Roytrell Brown and Shelbie Tubbs say Brown was picking up their 2-year-old son, Logan, last Friday, when he saw a teacher manhandling their toddler.

“She doesn’t know I’m there at all. I’m standing at the window watching, her back is turned… She grabs him by both of his arms and slams him down,” Brown said. “I’m still standing there watching in shock like, ‘I know I just didn’t see that.’”

Brown says the teacher immediately claimed his son had fallen earlier that day and hit his head, but the parents were never notified.

“Nobody called me,” Tubbs said. “We normally get calls when he bumps, falls, whatever… But I wasn’t informed that he bumped his head.”

Brown says when he went into another room to get his 11-month-old daughter, the daycare’s director, Bonnie Queen, tried to kick him off the property.

“She gets in my face, puts her hands in my face and tells me to leave,” he said.

The couple says they have tried to resolve things with Queen, but she refuses to acknowledge what they say happened or apologize, and even called police on them.

Bright Ideas daycare

The daycare’s corporate office admits there are no surveillance cameras in the classrooms.

Queen wouldn’t talk to WREG on Friday morning, but the company’s corporate office later sent a statement denying the allegations, and blaming Brown for the bump on his son’s head.

The statement says, in part:

“The teacher saw [the] child jumping on his cot when he fell and bumped the right side of his forehead on a shelf in the room. The teacher immediately went to the child’s aid, picked him up and put him on another cot, on his back. Almost immediately after, the father arrived to pick up his children…  As the father was leaving, he had both children under his arm and hit the child’s head on the door way as he was exiting the building.”

It went on to say a DHS state program inspector found no violations at the center later that day, and that staff followed all company, center and state policies and procedures.

The statement also says Tubbs and Brown showed up again Monday, cussing and threatening workers.

Brown says the daycare’s version of events isn’t true, and he wants to see the teacher prosecuted.

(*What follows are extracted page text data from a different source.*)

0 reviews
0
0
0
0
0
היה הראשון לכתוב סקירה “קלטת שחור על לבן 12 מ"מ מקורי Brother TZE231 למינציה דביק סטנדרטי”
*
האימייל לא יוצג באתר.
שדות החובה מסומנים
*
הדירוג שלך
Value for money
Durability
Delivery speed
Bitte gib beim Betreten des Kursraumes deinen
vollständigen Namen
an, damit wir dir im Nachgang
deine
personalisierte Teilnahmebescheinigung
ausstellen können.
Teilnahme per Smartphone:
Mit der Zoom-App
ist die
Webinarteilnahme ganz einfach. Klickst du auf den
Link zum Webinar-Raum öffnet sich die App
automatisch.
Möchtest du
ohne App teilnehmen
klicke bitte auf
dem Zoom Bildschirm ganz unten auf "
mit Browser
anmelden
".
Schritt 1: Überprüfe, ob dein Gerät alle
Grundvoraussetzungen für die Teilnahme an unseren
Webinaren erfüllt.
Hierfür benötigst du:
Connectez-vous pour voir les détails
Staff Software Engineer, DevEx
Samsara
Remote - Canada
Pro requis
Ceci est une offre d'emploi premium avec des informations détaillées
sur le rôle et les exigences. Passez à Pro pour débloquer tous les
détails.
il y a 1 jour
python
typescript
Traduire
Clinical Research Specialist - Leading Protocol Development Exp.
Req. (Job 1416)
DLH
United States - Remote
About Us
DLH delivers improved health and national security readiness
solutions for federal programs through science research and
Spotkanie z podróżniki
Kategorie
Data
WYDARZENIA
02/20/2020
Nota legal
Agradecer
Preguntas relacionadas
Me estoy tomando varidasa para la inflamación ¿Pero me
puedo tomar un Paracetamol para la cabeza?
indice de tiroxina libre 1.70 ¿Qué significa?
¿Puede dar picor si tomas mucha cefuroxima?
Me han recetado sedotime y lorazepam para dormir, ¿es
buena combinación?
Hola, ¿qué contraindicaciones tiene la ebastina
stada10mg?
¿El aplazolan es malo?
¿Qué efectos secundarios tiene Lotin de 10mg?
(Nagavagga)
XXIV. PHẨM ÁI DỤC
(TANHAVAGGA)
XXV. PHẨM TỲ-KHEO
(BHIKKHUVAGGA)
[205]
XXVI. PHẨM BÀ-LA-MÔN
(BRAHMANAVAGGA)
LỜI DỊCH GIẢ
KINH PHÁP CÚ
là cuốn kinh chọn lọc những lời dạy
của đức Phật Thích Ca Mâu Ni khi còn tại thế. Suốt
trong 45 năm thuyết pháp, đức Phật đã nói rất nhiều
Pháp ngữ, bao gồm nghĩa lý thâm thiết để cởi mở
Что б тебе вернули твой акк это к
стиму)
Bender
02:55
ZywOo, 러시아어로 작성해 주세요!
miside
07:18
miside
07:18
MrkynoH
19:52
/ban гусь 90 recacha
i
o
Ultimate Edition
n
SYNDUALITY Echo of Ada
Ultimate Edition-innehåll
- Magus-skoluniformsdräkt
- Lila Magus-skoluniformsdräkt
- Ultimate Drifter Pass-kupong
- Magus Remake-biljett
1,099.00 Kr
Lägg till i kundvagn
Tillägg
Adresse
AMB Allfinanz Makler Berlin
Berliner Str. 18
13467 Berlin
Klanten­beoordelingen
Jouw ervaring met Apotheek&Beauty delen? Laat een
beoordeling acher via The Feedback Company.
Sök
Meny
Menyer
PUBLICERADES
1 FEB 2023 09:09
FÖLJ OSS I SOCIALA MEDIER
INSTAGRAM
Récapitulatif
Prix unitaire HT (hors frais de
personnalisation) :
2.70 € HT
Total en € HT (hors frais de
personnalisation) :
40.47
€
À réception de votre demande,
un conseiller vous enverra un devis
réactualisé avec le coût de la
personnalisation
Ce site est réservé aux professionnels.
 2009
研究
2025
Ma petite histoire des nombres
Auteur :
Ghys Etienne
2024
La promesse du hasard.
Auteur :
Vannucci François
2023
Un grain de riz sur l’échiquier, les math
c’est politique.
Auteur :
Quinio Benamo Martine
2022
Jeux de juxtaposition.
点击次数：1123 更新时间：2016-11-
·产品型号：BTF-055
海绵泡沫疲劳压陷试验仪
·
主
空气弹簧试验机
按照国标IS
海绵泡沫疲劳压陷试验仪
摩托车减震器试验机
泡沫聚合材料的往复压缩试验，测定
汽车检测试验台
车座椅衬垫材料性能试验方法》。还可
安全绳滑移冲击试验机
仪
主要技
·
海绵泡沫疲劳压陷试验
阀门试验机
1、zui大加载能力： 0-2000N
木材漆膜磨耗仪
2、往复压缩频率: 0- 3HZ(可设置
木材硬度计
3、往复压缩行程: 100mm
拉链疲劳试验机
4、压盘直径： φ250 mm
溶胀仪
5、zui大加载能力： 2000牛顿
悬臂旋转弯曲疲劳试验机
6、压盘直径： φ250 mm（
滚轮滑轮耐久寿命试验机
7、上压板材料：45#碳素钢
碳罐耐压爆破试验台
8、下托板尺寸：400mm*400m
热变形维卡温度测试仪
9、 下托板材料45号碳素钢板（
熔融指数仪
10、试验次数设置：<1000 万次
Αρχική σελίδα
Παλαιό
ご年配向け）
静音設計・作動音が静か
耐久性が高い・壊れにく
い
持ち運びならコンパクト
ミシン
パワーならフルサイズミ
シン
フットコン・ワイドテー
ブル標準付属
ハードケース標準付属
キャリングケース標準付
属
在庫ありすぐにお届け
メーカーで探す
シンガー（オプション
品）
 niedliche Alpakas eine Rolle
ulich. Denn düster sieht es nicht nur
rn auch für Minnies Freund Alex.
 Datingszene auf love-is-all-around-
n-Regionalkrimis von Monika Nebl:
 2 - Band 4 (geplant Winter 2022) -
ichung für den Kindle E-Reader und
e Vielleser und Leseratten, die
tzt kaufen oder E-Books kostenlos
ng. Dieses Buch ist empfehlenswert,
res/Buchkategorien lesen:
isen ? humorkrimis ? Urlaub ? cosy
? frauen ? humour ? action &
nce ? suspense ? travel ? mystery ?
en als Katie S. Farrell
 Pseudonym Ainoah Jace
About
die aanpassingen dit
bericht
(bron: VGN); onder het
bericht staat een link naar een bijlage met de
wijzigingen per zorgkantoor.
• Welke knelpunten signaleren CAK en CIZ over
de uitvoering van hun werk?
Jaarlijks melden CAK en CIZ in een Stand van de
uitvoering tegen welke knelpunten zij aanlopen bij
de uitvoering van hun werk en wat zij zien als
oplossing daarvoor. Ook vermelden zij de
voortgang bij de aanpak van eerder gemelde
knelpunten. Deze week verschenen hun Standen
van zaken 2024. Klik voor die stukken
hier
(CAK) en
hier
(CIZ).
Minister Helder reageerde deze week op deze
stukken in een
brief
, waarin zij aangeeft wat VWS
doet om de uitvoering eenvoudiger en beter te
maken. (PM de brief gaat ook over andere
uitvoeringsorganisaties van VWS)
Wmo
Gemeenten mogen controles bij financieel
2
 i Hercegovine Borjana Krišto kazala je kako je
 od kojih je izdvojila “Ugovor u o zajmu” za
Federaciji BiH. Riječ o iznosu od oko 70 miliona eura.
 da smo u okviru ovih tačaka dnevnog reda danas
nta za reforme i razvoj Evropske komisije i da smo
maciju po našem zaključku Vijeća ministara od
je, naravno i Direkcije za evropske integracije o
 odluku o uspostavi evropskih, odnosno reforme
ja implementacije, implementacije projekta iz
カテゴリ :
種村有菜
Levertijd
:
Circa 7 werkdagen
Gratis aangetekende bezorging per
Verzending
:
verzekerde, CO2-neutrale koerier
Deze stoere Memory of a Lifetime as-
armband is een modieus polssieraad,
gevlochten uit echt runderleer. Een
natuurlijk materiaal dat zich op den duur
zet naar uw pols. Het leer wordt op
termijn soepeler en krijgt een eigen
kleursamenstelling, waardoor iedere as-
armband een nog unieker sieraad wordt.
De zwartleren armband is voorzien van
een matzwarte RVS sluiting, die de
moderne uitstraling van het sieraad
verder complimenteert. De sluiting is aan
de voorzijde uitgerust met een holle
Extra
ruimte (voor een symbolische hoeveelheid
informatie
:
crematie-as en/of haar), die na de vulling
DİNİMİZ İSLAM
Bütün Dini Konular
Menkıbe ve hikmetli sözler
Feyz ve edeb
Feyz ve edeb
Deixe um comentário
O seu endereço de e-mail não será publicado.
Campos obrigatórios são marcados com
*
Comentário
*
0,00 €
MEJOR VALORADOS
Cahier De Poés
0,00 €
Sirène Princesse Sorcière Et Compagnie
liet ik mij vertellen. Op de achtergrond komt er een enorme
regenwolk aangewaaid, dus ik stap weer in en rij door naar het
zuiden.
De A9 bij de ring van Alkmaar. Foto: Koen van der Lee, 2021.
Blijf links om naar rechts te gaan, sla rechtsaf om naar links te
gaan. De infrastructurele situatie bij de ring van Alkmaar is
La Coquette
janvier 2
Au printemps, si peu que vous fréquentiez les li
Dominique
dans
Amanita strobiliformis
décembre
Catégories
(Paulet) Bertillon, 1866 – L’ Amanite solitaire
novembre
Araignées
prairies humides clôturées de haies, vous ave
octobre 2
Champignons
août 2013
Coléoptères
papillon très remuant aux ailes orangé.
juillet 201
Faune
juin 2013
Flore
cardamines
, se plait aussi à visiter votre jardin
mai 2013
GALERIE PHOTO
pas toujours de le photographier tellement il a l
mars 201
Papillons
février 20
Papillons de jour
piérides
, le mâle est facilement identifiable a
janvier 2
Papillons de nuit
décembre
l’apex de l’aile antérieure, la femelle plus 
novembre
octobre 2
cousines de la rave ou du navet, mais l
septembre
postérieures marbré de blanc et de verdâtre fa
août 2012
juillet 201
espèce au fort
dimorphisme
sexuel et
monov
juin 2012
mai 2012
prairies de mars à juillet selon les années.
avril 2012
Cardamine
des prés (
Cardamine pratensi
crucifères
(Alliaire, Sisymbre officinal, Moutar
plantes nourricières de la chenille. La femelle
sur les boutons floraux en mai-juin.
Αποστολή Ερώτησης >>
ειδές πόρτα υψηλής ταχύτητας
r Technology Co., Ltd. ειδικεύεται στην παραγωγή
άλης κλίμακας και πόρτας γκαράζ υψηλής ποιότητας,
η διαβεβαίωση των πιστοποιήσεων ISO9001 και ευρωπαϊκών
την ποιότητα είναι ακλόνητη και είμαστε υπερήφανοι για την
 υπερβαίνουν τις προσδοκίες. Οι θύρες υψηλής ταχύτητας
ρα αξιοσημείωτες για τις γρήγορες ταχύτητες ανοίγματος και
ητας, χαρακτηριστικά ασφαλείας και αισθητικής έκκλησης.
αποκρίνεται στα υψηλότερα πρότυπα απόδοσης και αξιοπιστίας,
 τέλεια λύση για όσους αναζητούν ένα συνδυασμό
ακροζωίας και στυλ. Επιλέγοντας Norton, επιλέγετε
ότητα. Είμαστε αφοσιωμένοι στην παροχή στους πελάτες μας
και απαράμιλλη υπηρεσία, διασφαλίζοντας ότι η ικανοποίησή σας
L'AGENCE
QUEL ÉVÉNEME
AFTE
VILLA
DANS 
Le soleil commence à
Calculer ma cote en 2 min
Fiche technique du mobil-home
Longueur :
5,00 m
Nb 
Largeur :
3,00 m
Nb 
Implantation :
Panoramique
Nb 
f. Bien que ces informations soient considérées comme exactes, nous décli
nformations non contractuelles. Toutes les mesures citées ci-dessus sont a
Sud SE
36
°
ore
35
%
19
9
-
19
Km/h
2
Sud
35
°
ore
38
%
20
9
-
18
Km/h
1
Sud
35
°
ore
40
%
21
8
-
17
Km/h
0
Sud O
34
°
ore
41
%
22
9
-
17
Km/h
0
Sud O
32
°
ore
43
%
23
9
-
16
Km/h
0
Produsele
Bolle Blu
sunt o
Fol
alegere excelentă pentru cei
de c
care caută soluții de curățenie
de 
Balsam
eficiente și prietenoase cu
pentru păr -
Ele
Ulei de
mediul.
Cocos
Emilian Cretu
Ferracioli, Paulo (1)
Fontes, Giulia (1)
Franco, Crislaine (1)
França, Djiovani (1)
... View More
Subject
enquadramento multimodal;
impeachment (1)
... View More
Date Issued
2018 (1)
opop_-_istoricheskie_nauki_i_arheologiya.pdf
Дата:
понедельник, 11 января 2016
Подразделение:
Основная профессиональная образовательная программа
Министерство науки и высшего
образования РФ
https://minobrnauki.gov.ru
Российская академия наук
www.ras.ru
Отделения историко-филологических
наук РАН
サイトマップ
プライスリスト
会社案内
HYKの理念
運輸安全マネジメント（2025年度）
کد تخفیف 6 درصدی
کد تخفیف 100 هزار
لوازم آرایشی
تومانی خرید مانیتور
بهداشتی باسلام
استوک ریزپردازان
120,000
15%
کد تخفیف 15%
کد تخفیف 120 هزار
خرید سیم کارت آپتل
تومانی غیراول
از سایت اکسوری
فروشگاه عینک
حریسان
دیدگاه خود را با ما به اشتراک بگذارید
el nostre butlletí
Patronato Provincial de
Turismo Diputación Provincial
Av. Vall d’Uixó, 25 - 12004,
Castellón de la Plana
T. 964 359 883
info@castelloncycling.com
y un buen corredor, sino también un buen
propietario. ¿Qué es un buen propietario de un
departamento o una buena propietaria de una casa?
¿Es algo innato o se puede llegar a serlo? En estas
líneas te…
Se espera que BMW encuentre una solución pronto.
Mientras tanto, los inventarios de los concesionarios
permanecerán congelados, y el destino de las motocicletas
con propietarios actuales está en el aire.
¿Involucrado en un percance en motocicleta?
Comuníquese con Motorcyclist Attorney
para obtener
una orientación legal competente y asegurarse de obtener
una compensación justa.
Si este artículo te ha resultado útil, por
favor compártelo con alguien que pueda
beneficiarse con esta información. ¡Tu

“That really hurt me to see somebody do something to my child, and I can’t do anything about it,” he said. “That makes me feel like I failed as a father to my son, that I allowed somebody to put their hands on him and I did nothing about it. I can’t let that slide.”

The couple pulled both of their children from Bright Ideas and enrolled them into a new daycare.

The daycare’s corporate office, which acquired the company in September, said it plans to install cameras in the classrooms, but didn’t say when.